Communiqués 1er degré

 Evaluations nationales : sortons de cette spirale infernale !

 

Depuis l’élection de N.Sarkozy en 2007, la « culture de l’évaluation » est devenue un leitmotiv pour les ministres de l’Éducation nationale. Cette « culture » tourne le dos à des années de recherche en pédagogie, mais aussi aux bienfaits qui, grâce à l’éducation populaire, avaient pu progressivement intégrer la vie des classes.

Elle malmène les élèves mais aussi les enseignant·es. Il faut d’ailleurs dissocier cette culture de la pratique de l’évaluation pour laquelle la CGT Éduc’action n’a pas d’opposition formelle.

Les enseignant·es n’ont pas attendu des injonctions ministérielles pour évaluer les élèves et leur rendre compte de leurs progrès, ainsi qu’à leurs familles. Cependant, la CGT Éduc’action a toujours dénoncé l’origine néo-libérale des évaluations nationales telles qu’elles sont conçues et utilisées depuis 2008 sous l’impulsion conjointe de Blanquer et du Conseil de l’évaluation. Elle a aussi dénoncé le Socle commun sur lequel elles se fondent, le management – on parle même désormais de leadership – qui est censé en découler, c’est-à-dire une mise au pas de tou·tes les enseignant·es par le pilotage académique via la direction d’école.

Que les élèves en constituent la cible de dommages collatéraux ne gêne en rien les ministres, englué·es depuis Blanquer dans un seul courant des neurosciences/neuroscientistes.
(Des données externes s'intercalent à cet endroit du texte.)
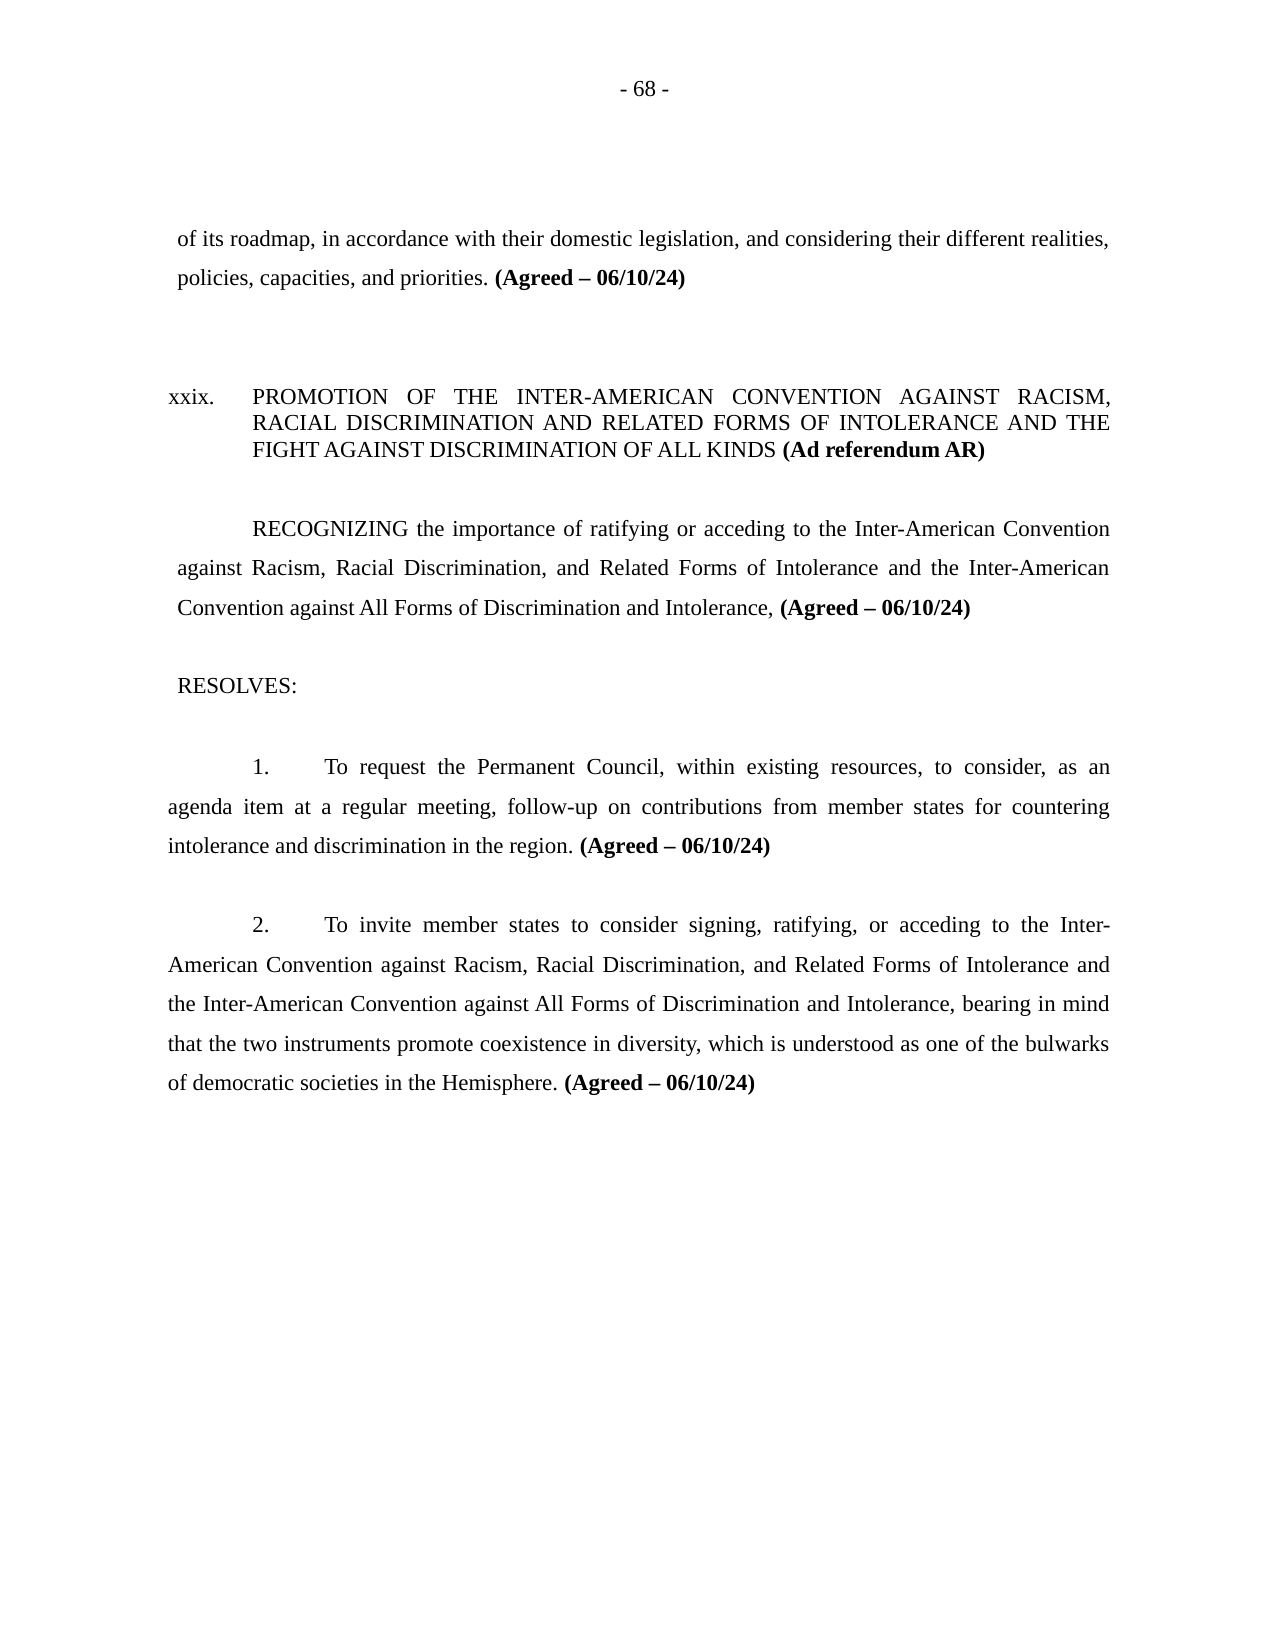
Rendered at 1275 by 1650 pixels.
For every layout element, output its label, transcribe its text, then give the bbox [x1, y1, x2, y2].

Sur l’autel de ce seul courant de recherche hégémonique qui ne voit l’enfant que conforme à un seul modèle, on nie les aspects sociologiques et l’hétérogénéité des classes, on déshumanise le rôle de l’enseignant·e réduit·e à une application stricte des « guides » orange et autres.

Cette vérité ministérielle absolue est également véhiculée par les « guides de l’enseignant·es » des éditeurs scolaires qui sont souvent écrits comme des pas-à-pas desquels on ne s’écarte pas, parfois par facilité, surtout quand on débute et qu’on n’a pas été formé·e à appliquer et non à réfléchir – et que le temps de travail des enseignant·es est, de plus en plus, consacré à des tâches inutiles et chronophages.

Le travail d’enseignant·e s’en trouve peu à peu prémâché, déqualifié. Cet aspect contribue à la perte de sens ressentie par la profession.